En tout cas, nous entérinons plutôt benoîtement l’invasion galopante du numérique et du traçage de nos vies intimes, professionnelles, de nos échanges, de nos choix politiques. Interrogé sur les moyens d’éviter que nos données, une fois nos téléphones portables piratés, ne deviennent des armes braquées contre nous, M. Edward Snowden a déclaré : « Que peuvent faire les gens pour se protéger des armes nucléaires ? Des armes chimiques ou biologiques ? Il y a des industries, des secteurs, pour lesquels il n’y a pas de protection, et c’est pour ça qu’on essaye de limiter leur prolifération. »

 

C’est tout le contraire que M. Macron encourage en précipitant le remplacement des interactions humaines par un maquis de sites administratifs, de robots, de boîtes vocales, de QR codes, d’applications à télécharger. Dorénavant, réserver un billet, acheter en ligne, exige à la fois une carte bancaire et la communication de son numéro de téléphone portable, voire de son état civil. Il fut un temps, qui n’était pas le Moyen Âge, où l’on pouvait prendre le train en demeurant anonyme, traverser une ville sans être filmé, se sentir d’autant plus libre qu’on ne laissait derrière soi nulle trace de son passage. Et pourtant, il y avait déjà des enlèvements d’enfants, des attentats terroristes, des épidémies — et même des guerres.

 

Le principe de précaution ne connaîtra aucune limite.
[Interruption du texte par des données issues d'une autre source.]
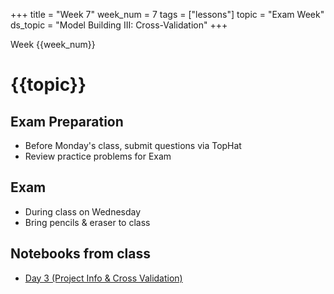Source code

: +++
title = "Week 7"
week_num = 7
tags = ["lessons"]
topic = "Exam Week"
ds_topic = "Model Building III:  Cross-Validation"
+++

Week {{week_num}}
# {{topic}}

## Exam Preparation
- Before Monday's class, submit questions via TopHat
- Review practice problems for Exam

## Exam
- During class on Wednesday
- Bring pencils & eraser to class

## Notebooks from class
- [Day 3 (Project Info & Cross Validation)](https://psuastro416.github.io/Spring2025/tutorials/week7day3/)
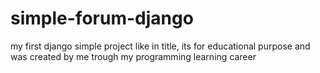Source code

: # simple-forum-django
my first django simple project
like in title, its for educational purpose and was created by me trough my programming learning career
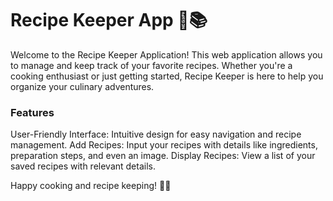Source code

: # Recipe Keeper App 🍲📚
Welcome to the Recipe Keeper Application! This web application allows you to manage and keep track of your favorite recipes. Whether you're a cooking enthusiast or just getting started, Recipe Keeper is here to help you organize your culinary adventures.

### Features
User-Friendly Interface: Intuitive design for easy navigation and recipe management.
Add Recipes: Input your recipes with details like ingredients, preparation steps, and even an image.
Display Recipes: View a list of your saved recipes with relevant details.

Happy cooking and recipe keeping! 🍳📖
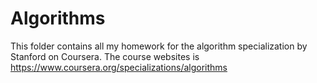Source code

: # Algorithms
This folder contains all my homework for the algorithm specialization by Stanford on Coursera.
The course websites is https://www.coursera.org/specializations/algorithms
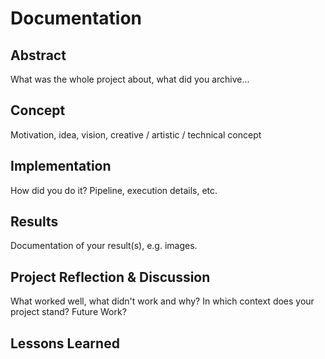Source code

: # Documentation

## Abstract

What was the whole project about, what did you archive...

## Concept

Motivation, idea, vision, creative / artistic / technical concept

## Implementation

How did you do it? Pipeline, execution details, etc.

## Results

Documentation of your result(s), e.g. images.

## Project Reflection & Discussion

What worked well, what didn't work and why? In which context does your project stand? Future Work?

## Lessons Learned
Est-il très prudent, par exemple, de côtoyer dans un restaurant une personne qui aurait un jour voyagé au Proche-Orient, éprouvé des bouffées délirantes, participé à une manifestation interdite, fréquenté une librairie anarchiste ? Le risque de ne pas terminer son repas à cause d’une bombe, d’une rafale de kalachnikov ou d’un coup de poing dans la figure n’est pas énorme, mais il n’est pas nul non plus... Faudra-t-il donc bientôt que tous les passants présentent un « passe civique » garantissant leur casier judiciaire vierge et l’aval de la police ? Ils n’auraient plus ensuite qu’à errer tranquilles dans un musée des libertés publiques, devenues « territoires perdus de la République ».